Some outside groups with political motives joined the rally and chanted “Oust Park from office,” which was regrettable. But the brunt of responsibility to end the ongoing conflict with the families is Park’s.

Critics of the families say they are asking too much and will never be satisfied, even when Park promises an independent investigation.

But they are hardly asking for much. They just want the truth behind their children’s deaths.

And they have good reason to distrust Park’s assurances and to suspect that a government investigation may try to whitewash its own failures.

It was entrenched corruption among official regulators and shipping lines that led to the overloading on the ferry that probably caused its sinking, claiming the lives of 304. And it was the government itself that failed to rescue many passengers even though the ferry took hours to sink.

To simply believe the government’s promises is far from easy after decades in which democratic principals were often sidelined, such as the separation of power among three branches, in the country’s rush for economic growth. To say this time will be different, in that there will be no government interference in the investigation, seems unlikely given past incidents.

Aside from the Sewol imbroglio, the Park administration is facing a corruption scandal that implicates all three former and incumbent presidential chief of staffs as well as the sitting prime minister. Seven of the eight political bigwigs now targeted for prosecutorial investigation for corruption played pivotal roles in Park’s presidential victory in 2012.

The families can’t trust an investigation headed by a special committee on which key positions will be given to government officials as per a ministry ordinance proclaimed last month.

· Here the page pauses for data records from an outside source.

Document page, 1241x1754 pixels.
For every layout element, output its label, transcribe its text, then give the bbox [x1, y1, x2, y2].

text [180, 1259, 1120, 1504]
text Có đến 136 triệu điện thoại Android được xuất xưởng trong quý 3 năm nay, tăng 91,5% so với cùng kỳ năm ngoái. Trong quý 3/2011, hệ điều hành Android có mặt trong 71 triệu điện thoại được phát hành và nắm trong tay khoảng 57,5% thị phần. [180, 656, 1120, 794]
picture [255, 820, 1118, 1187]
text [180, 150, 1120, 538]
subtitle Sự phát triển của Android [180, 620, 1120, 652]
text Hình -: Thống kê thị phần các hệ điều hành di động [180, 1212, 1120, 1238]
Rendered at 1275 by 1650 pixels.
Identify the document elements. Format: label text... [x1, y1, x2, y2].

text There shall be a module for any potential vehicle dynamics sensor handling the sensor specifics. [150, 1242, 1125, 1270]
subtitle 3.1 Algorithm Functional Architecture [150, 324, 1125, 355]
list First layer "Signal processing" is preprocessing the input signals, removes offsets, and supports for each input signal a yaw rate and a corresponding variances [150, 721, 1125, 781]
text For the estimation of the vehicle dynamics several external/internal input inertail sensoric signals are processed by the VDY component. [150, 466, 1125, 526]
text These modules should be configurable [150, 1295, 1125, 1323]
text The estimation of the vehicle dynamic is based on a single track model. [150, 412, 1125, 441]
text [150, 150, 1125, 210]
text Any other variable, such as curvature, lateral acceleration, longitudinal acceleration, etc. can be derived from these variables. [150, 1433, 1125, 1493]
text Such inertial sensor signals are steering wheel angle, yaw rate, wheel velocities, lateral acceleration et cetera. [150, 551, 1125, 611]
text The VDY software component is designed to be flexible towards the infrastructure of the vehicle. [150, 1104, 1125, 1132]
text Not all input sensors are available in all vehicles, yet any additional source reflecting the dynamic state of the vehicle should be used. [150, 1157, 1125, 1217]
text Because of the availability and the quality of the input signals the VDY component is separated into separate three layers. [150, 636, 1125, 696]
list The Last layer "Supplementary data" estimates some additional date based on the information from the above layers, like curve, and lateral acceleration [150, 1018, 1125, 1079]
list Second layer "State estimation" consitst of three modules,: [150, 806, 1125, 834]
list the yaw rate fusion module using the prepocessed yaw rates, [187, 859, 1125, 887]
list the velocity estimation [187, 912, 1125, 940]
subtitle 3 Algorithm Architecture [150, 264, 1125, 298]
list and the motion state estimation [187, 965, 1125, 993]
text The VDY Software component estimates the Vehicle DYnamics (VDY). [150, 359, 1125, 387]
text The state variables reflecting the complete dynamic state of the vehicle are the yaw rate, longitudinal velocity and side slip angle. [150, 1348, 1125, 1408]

President Park said in her speech on the first anniversary of the sinking at Paengmok Harbor that she is fully aware of the suffering of losing one’s family members and how long-lasting such suffering is. Both of her parents were assassinated when she was in her 20s.

But with her government stubbornly refusing to listen to the victims’ families, Park’s words sounded hollow. It is now time for her to be a leader and put some actions behind those words.